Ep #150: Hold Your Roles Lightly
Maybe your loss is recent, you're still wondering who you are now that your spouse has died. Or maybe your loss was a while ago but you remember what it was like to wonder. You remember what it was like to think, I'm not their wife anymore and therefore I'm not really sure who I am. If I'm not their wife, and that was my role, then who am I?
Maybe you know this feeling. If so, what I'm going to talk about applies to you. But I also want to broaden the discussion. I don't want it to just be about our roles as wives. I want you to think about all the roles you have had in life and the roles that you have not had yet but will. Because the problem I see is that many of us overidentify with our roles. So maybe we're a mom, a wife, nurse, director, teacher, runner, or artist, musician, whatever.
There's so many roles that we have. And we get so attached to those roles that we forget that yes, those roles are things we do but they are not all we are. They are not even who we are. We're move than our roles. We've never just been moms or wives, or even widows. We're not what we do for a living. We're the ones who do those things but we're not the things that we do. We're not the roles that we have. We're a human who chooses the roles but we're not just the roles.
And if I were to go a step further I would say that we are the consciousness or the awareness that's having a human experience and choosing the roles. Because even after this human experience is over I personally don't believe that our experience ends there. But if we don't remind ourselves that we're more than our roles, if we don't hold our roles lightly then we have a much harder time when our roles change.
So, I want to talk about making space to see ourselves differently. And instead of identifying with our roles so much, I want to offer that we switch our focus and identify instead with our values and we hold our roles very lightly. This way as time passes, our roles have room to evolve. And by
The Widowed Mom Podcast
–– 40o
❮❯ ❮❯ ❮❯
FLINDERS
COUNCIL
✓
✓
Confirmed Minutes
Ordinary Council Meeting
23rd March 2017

+ + + + +

Restate exactly, and only, every line from the one that contains "So, I want to" through the last line of the records.

So, I want to talk about making space to see ourselves differently. And instead of identifying with our roles so much, I want to offer that we switch our focus and identify instead with our values and we hold our roles very lightly. This way as time passes, our roles have room to evolve. And by
The Widowed Mom Podcast
–– 40o
❮❯ ❮❯ ❮❯
FLINDERS
COUNCIL
✓
✓
Confirmed Minutes
Ordinary Council Meeting
23rd March 2017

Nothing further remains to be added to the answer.